DATA FOR THIS TASK:
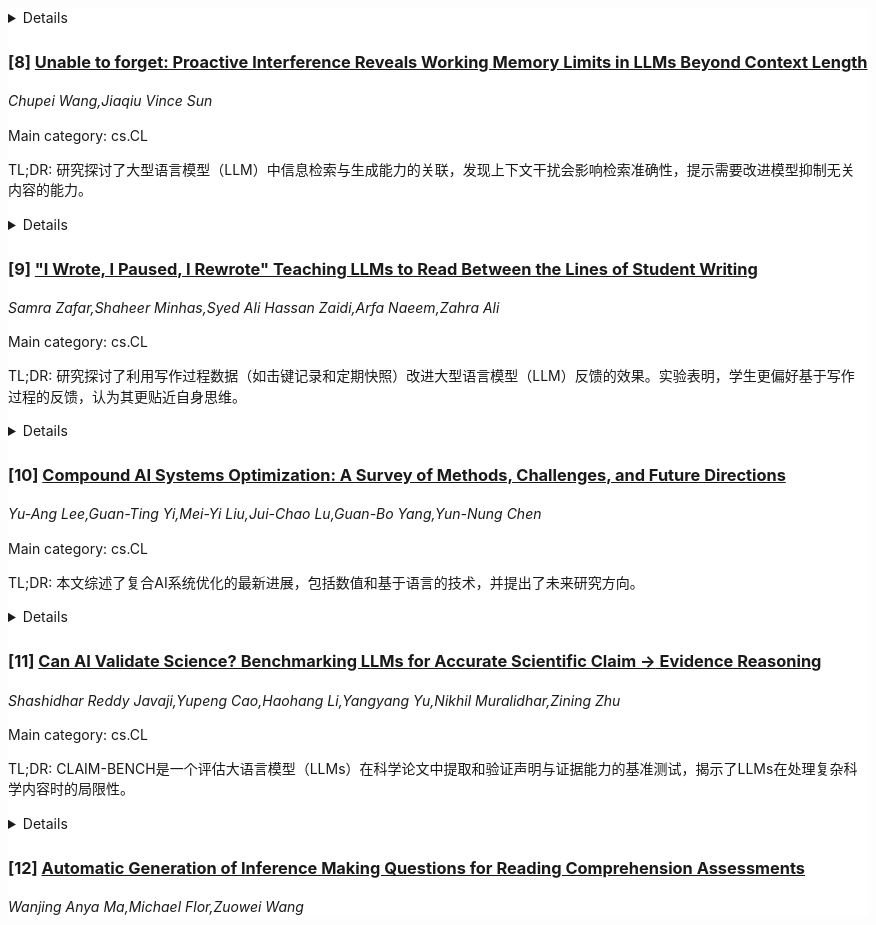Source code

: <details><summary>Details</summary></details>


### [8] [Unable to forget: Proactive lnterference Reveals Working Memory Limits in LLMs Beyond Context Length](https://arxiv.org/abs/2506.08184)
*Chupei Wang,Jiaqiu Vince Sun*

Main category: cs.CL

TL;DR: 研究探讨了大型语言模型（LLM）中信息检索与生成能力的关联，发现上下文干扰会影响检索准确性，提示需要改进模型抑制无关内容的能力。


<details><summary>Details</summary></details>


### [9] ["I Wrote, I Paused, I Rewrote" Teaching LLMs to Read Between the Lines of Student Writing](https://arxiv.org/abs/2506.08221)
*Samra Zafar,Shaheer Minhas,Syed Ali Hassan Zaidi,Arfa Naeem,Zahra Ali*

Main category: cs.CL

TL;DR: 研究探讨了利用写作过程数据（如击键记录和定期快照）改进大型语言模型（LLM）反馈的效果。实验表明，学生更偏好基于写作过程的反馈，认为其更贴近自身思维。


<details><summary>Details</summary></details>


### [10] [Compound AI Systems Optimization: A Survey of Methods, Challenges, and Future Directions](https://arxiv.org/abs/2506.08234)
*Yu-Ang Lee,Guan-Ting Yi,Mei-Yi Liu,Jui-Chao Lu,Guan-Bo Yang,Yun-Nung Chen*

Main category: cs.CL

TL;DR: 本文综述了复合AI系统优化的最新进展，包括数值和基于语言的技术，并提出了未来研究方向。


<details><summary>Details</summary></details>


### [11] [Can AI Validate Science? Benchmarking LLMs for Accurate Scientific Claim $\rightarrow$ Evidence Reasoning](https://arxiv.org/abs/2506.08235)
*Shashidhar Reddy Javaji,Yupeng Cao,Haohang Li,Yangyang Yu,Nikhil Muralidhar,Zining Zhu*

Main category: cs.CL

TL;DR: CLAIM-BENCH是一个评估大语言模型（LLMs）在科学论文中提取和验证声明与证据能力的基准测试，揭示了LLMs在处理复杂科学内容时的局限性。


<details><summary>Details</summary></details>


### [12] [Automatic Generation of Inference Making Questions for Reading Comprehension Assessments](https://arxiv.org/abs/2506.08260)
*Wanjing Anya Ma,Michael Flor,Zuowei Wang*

HOW TO COMPLETE THIS TASK: Repeat nothing before the line containing "Yu,Nikhil Muralidhar,Zining Zhu*"; repeat that line and every later line of the listing exactly.

ANSWER TO THIS EXERCISE:
*Shashidhar Reddy Javaji,Yupeng Cao,Haohang Li,Yangyang Yu,Nikhil Muralidhar,Zining Zhu*

Main category: cs.CL

TL;DR: CLAIM-BENCH是一个评估大语言模型（LLMs）在科学论文中提取和验证声明与证据能力的基准测试，揭示了LLMs在处理复杂科学内容时的局限性。


<details><summary>Details</summary></details>


### [12] [Automatic Generation of Inference Making Questions for Reading Comprehension Assessments](https://arxiv.org/abs/2506.08260)
*Wanjing Anya Ma,Michael Flor,Zuowei Wang*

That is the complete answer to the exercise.